The recent increases in U.S. investments in these regions have in some way weakened India’s geographical advantage.
The shutdown of the Chabahar Port project is not only an economic loss, but also a major blow to India's influence in Central Asia. Originally, this channel could help India bypass Pakistan and establish closer ties with Afghanistan and Central Asian countries.
Now that it is blocked by the United States, India's "westward strategy" has basically stalled.
Who decides the rules, who can break the case?
International politics has never been a fair game. The United States attacked India this time but remained silent on China, not because China was doing more "legally", but because China had the ability to make the United States hesitate.
The back reflects an old question: who can set the rules, who can choose when to abide by and when to break.
China's confidence comes from its position in the global industrial chain, and its influence in rare earths, manufacturing and technology makes the United States have to consider the consequences. Although India has great potential, it is still in the development stage and lacks sufficient countermeasures in the short term.
This event may lead India to rethink its position in the international landscape.Whether it will continue to remain "multi-party flexible" or choose a side stand between the great powers, which will be a difficult issue to avoid.
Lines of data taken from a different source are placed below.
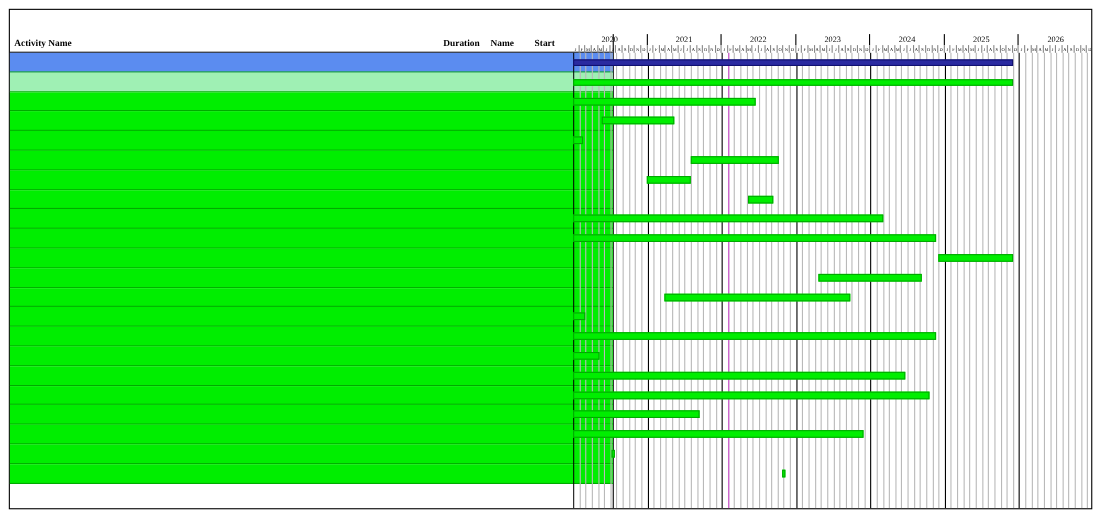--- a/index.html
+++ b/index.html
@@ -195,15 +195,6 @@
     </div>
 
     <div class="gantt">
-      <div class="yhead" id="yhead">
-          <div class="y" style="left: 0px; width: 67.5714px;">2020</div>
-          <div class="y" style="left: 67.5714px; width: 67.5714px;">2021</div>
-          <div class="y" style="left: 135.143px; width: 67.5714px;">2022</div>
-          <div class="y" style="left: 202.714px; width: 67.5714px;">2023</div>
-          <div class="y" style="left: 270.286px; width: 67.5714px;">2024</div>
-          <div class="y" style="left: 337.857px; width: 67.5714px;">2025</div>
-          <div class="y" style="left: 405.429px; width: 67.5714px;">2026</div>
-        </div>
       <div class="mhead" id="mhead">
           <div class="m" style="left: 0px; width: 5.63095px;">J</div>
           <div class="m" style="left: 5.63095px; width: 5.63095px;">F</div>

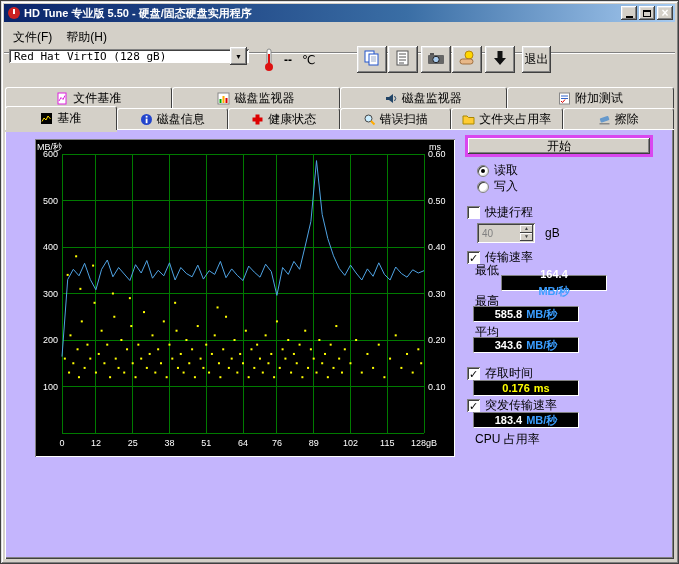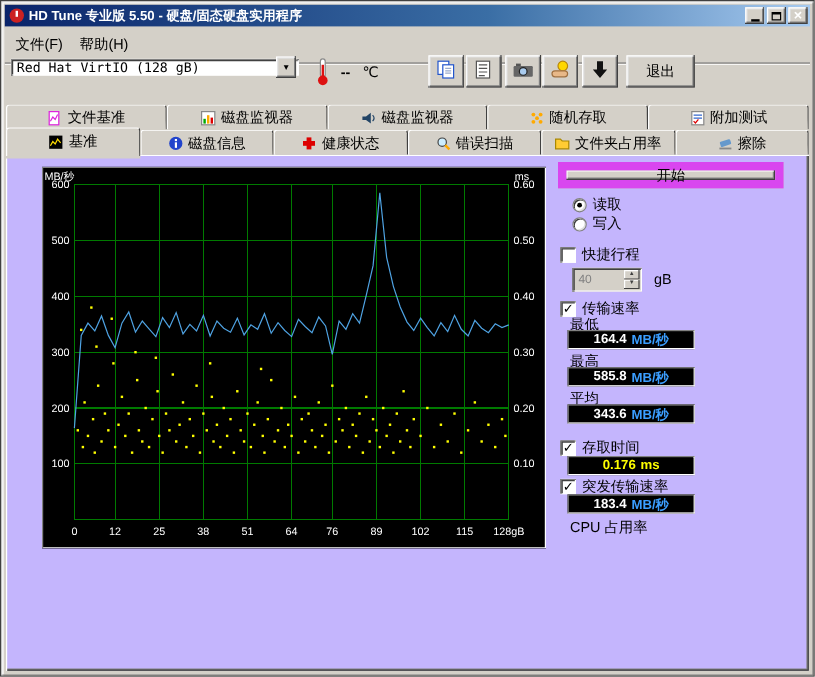--- a/index.html
+++ b/index.html
@@ -37,7 +37,7 @@
   .temp-unit{position:absolute;left:298px;top:11px;}
   .tool-btn{position:absolute;top:4px;width:30px;height:27px;display:flex;align-items:center;justify-content:center;cursor:default;}
   .tb1{left:353px;} .tb2{left:384px;} .tb3{left:417px;} .tb4{left:448px;} .tb5{left:481px;}
-  .exit-btn{position:absolute;left:518px;top:4px;width:57px;height:27px;display:flex;align-items:center;justify-content:center;font-size:12px;cursor:default;}
+  .exit-btn{position:absolute;left:518px;top:4px;width:29px;height:27px;display:flex;align-items:center;justify-content:center;font-size:12px;cursor:default;}
 
   .tabrow{position:absolute;left:4px;right:4px;display:flex;}
   .tabs1{top:86px;height:21px;}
The United States 'approach also sends a signal: Even allies depend on whether you are trustworthy or not. Especially in strategically sensitive areas, once your behavior is not in the interests of a major country, sanctions may be dropped at any time.
Reality is cold, choice is difficult
The incident at Chabahar Port, in the end, was a geopolitical “technical breach” – India was not the first country to be hit by the United States, nor will it be the last.
In this game, who can be released and who will be targeted often depends not on what you do, but on whether you have the cards to fight back.
China can do what India can’t, not because the policy is better, but because the code is better.This is not a gap that can be explained by the phrase “It’s hard to succeed” but the result of decades of strategic accumulation.
For India, now is the time to reconsider “strategic autonomy.”When you want to wander between the sides, you end up at a crossroads.The world is becoming more and more realistic, and deciding what you can do has long been not an ideal, but a ability.
In the future, who can move forward in this “port squad” and who will be marginalized, the key is not whether there are friends, but whether there is a bottom.
Source of information:
The Ministry of Transport of China and the Maritime Safety Administration of Pakistan jointly released data (as of the end of 2023): Gwadar Port invested and constructed by China has formed a deepwater berth group with an annual throughput capacity of more than 500,000 tons, making it the core hub port of the China-Pakistan Economic Corridor.
The official website of the U.S. Department of the Treasury released (August 2025): Sanctions were imposed on India Ports Global Limited, requiring it to terminate commercial cooperation with Iran's Chabahar port within 45 days on the grounds of allegedly assisting Iran in circumventing crude oil export restrictions.